Consegne:
#1 Copia fedelmente il brano del testo su Civitavecchia che va da "A me sembra, per" fino a "suo ambiente naturale.".
#2 Indica se ciascuna affermazione è conforme al testo su Civitavecchia, rispondendo sì o no e citando tra virgolette le parole del testo che lo stabiliscono. (a) L'Associazione "Vision 2030" è nata da poco. (b) Il territorio esiste come fatto naturale. (c) Tra i sintomi della crisi di cittadinanza c'è una scarsa coscienza identitaria del luogo.

CIVITAVECCHIA E LA SUA VISIONE

di CARLO ALBERTO FALZETTI ♦

E’ un esercitazione fin troppo facile quella che trova realizzazione nella “parte distruttiva” a proposito dei problemi della nostra città.

Spazio Libero ha accolto in abbondanza pensieri articolati su questo tema. Più arduo tracciare qualcosa sulla “parte costruttiva”.

Recentemente la nuova nata Associazione “Vision 2030”ha esordito tentando di costruire una strategia del possibile per la città. Le osservazioni che seguono vanno lungo la traccia impressa da questa Associazione che ha dato luogo ad una serie di contributi che tenterò di inserire nell’insieme del mio discorso.

Civitavecchia (come altre realtà) soffre di una crisi di cittadinanza!

I sintomi di questa crisi sono ravvisabili nei seguenti: scarsa coscienza identitaria del luogo, (Tullio Nunzi ), brama distruttiva ovvero, in luogo di una positiva “distruzione creatrice” una sorta di storica maledizione che impedisce l’azione del secondo momento, la creazione ( Roberto Melchiorri).

Le cause della crisi sono, a mio parere, le seguenti: una bassa energia civica (scarsità di capitale sociale, cioè di reti relazionali; concetto sul quale si è soffermato con autorità Nicola Porro in questo blog), rapporti di potere ancora fortemente caratterizzati dal rapporto patrone-cliente.

Che cosa fare?

A me sembra, per quel poco che ho potuto leggere dai resoconti stampa, che la giornata di lavoro di “Vision 2030”abbia tentato di porre le basi per qualcosa che potremmo titolare come “fare società locale”.

Un termine , questo, che richiama un concetto a prima vista banale ma che si rivela, ove approfondito, molto complesso: il territorio”.

Un immediato chiarimento: il territorio non esiste come fatto naturale!

Il territorio è il frutto storico di una relazione sociale, economica, politica di una popolazione con il suo ambiente naturale.

Il territorio è tre cose insieme.

[Dati testuali estratti dalle pagine]
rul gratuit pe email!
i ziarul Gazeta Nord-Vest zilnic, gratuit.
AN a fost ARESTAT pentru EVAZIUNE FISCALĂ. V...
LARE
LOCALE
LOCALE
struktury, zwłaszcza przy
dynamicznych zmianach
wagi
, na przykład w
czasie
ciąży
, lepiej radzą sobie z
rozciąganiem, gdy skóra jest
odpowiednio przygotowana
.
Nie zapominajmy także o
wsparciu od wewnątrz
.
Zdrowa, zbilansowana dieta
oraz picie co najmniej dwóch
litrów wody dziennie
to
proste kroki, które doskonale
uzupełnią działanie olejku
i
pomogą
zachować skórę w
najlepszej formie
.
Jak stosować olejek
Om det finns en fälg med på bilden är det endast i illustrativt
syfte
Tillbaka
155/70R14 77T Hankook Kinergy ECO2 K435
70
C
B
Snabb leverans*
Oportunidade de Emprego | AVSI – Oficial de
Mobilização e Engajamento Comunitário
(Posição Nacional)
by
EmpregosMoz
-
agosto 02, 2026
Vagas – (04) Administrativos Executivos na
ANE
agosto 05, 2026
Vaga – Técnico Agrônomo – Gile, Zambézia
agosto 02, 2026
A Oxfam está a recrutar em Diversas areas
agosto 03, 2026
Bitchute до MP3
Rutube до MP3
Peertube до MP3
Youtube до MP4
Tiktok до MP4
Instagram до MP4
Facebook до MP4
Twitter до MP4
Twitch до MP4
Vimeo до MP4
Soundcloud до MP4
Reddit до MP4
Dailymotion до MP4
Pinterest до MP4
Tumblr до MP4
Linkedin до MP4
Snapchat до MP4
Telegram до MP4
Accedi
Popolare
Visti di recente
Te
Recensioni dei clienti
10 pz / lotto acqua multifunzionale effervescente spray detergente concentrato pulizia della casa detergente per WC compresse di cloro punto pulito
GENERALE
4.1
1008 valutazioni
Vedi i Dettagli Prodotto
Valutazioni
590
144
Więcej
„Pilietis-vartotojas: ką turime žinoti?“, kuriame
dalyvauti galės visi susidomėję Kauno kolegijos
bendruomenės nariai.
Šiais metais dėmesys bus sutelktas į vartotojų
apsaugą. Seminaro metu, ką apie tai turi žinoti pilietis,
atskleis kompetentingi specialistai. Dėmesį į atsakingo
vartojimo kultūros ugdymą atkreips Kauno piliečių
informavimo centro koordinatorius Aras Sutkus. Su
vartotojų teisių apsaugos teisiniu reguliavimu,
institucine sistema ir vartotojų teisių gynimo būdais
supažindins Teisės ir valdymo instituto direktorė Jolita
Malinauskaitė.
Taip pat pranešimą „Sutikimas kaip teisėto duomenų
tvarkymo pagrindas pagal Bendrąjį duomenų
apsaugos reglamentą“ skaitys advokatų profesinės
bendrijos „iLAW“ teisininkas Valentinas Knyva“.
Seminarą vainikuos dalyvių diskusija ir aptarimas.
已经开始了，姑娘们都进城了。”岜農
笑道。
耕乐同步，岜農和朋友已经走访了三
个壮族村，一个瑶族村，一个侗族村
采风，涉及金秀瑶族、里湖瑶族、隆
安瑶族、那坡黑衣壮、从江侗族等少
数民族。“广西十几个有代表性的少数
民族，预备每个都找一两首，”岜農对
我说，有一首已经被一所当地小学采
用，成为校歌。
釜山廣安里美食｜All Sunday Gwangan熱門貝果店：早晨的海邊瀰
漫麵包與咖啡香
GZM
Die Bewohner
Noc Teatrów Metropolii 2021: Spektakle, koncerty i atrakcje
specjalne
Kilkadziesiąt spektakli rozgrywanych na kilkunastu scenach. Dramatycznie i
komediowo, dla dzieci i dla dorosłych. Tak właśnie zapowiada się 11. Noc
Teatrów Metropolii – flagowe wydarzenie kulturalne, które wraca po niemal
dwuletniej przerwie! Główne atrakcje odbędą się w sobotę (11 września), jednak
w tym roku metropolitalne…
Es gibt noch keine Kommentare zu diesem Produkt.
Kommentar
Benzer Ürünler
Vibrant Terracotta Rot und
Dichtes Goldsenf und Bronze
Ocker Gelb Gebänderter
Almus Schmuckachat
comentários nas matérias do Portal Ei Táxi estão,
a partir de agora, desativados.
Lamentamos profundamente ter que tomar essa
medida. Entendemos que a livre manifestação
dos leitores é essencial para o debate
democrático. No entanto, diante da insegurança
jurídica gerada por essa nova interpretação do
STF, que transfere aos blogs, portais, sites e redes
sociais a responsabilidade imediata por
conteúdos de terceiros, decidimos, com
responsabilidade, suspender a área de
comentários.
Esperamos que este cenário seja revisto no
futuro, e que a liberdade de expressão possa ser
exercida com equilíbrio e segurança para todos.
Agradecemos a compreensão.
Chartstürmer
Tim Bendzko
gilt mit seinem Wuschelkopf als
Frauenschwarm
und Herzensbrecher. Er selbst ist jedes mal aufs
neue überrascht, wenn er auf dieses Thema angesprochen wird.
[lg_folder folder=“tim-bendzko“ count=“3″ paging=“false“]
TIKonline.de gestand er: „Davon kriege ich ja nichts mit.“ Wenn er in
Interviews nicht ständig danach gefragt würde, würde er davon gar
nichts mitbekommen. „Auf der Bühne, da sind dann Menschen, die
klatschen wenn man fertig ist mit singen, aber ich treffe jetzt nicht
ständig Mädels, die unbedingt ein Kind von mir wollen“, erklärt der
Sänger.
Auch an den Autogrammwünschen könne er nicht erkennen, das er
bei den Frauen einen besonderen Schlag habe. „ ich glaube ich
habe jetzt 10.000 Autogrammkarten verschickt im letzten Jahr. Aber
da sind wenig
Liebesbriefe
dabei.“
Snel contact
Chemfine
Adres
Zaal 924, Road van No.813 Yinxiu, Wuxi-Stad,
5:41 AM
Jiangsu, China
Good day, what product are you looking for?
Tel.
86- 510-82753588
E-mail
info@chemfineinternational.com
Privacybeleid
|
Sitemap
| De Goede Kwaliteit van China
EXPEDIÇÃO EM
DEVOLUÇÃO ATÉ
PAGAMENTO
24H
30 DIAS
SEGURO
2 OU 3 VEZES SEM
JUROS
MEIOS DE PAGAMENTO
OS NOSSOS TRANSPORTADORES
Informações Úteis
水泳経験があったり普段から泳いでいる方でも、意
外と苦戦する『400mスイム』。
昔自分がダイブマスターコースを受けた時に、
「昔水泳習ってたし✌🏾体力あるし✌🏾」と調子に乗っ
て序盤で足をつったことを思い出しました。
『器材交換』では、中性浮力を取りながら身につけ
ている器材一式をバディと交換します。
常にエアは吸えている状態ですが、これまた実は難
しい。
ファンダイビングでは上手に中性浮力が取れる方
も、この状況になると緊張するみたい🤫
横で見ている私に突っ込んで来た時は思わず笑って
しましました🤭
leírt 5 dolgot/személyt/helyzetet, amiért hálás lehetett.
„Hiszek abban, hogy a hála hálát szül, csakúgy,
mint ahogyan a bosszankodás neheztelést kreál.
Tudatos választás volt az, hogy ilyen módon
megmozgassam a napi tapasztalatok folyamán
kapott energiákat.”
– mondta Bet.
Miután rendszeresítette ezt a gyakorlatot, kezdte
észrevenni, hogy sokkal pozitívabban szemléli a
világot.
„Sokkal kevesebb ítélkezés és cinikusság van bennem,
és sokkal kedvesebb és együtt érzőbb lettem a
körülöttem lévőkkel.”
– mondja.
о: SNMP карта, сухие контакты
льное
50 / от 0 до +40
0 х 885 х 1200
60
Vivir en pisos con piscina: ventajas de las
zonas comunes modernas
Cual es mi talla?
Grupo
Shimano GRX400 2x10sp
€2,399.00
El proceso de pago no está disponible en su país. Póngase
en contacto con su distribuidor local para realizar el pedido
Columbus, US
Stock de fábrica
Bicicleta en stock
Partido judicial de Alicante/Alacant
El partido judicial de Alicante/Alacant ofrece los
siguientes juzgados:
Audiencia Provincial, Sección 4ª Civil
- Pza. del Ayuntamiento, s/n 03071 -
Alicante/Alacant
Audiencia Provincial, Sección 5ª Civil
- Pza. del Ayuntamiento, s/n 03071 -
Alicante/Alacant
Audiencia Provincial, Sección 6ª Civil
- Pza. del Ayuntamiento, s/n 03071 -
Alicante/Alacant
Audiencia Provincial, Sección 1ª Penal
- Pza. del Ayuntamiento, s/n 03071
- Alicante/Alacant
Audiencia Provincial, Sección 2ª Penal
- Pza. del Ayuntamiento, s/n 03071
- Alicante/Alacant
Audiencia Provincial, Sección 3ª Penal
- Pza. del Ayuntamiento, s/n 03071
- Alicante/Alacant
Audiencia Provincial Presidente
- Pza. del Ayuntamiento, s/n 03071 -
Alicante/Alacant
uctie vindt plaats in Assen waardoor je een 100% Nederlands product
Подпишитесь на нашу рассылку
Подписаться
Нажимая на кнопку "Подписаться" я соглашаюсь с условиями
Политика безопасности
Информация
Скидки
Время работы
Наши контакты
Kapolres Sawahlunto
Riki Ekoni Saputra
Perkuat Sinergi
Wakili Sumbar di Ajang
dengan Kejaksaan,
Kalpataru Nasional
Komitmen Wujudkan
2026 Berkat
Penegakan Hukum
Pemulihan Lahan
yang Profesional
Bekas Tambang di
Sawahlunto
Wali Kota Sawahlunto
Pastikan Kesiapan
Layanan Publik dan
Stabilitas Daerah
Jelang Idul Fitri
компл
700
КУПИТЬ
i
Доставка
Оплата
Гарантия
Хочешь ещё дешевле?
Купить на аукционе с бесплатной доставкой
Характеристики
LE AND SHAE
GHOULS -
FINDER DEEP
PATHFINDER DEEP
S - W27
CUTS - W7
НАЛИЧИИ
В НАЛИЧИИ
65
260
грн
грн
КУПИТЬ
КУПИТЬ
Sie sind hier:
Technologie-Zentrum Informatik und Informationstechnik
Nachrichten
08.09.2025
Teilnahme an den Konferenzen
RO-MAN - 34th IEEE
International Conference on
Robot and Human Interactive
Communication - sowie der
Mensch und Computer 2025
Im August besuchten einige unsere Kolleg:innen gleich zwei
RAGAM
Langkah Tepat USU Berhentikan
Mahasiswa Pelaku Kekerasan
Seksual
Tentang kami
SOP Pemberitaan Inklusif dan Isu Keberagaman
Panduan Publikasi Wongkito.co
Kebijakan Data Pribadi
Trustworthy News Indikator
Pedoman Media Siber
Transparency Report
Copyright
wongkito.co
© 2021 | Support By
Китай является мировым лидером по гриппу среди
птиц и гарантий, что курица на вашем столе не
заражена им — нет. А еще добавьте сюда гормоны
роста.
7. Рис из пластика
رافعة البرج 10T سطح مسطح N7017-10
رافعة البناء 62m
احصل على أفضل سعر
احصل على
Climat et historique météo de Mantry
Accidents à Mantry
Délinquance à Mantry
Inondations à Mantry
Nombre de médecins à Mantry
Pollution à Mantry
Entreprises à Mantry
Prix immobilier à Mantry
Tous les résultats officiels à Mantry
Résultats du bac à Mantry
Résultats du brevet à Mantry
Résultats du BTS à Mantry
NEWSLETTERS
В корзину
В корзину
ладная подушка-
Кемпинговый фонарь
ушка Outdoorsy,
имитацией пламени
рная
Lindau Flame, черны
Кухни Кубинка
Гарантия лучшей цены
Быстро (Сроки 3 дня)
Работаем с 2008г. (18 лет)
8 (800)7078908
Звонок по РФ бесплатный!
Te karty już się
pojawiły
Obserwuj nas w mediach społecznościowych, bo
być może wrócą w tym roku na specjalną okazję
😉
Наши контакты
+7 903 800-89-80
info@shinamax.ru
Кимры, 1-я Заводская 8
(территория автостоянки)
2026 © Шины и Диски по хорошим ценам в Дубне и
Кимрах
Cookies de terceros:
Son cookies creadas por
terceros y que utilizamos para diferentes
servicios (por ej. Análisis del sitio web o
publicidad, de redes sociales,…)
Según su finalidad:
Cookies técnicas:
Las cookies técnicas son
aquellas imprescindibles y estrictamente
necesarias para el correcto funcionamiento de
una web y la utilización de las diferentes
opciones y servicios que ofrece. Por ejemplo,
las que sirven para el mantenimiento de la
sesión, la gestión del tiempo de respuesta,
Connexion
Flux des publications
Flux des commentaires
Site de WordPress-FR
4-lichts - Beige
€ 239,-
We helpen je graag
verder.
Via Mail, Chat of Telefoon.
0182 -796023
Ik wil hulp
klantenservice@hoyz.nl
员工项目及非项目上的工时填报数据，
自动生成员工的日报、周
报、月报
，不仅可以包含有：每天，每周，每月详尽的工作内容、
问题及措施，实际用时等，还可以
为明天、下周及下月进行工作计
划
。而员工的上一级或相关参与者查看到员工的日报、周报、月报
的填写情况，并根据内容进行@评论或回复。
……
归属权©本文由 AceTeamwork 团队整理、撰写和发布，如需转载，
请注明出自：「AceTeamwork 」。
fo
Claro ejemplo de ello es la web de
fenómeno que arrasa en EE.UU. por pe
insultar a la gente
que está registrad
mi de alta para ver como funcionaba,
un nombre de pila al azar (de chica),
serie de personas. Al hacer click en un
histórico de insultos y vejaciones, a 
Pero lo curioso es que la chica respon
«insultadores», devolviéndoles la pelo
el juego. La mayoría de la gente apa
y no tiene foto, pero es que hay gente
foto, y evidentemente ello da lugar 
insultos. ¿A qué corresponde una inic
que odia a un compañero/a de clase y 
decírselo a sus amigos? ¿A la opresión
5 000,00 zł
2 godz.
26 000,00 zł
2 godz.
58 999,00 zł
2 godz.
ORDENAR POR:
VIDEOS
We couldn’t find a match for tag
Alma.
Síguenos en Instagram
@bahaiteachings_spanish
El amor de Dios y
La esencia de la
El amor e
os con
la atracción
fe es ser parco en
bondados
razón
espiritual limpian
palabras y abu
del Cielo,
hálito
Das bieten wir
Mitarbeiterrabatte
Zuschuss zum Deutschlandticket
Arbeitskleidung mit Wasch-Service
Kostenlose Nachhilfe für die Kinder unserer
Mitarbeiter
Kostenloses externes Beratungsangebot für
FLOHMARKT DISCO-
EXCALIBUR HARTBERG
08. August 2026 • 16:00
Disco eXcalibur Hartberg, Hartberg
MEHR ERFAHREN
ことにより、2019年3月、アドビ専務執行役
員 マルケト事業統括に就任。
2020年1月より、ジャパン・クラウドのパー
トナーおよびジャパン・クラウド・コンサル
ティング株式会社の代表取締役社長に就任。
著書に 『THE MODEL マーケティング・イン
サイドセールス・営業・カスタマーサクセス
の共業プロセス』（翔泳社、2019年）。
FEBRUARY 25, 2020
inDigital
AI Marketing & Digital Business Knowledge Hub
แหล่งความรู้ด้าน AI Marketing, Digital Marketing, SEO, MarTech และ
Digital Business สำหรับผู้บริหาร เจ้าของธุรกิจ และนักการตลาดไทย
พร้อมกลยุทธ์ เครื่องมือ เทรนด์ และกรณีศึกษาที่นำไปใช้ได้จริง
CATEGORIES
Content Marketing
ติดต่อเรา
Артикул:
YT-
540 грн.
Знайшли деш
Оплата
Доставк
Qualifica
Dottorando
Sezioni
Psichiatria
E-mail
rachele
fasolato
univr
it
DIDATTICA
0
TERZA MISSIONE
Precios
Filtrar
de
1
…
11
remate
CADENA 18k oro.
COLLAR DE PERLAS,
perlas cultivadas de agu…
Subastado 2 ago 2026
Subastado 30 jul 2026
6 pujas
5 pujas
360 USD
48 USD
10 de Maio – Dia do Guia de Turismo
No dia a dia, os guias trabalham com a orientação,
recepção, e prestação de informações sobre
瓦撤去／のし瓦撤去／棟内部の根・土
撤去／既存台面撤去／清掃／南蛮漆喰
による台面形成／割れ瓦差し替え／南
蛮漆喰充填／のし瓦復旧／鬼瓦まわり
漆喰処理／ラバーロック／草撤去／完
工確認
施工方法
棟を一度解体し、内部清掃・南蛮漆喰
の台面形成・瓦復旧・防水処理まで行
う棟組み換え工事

Soluzioni:
#1
A me sembra, per quel poco che ho potuto leggere dai resoconti stampa, che la giornata di lavoro di “Vision 2030”abbia tentato di porre le basi per qualcosa che potremmo titolare come “fare società locale”.

Un termine , questo, che richiama un concetto a prima vista banale ma che si rivela, ove approfondito, molto complesso: il territorio”.

Un immediato chiarimento: il territorio non esiste come fatto naturale!

Il territorio è il frutto storico di una relazione sociale, economica, politica di una popolazione con il suo ambiente naturale.

#2
(a) Sì: "la nuova nata Associazione".
(b) No: "il territorio non esiste come fatto naturale!"
(c) Sì: "scarsa coscienza identitaria del luogo".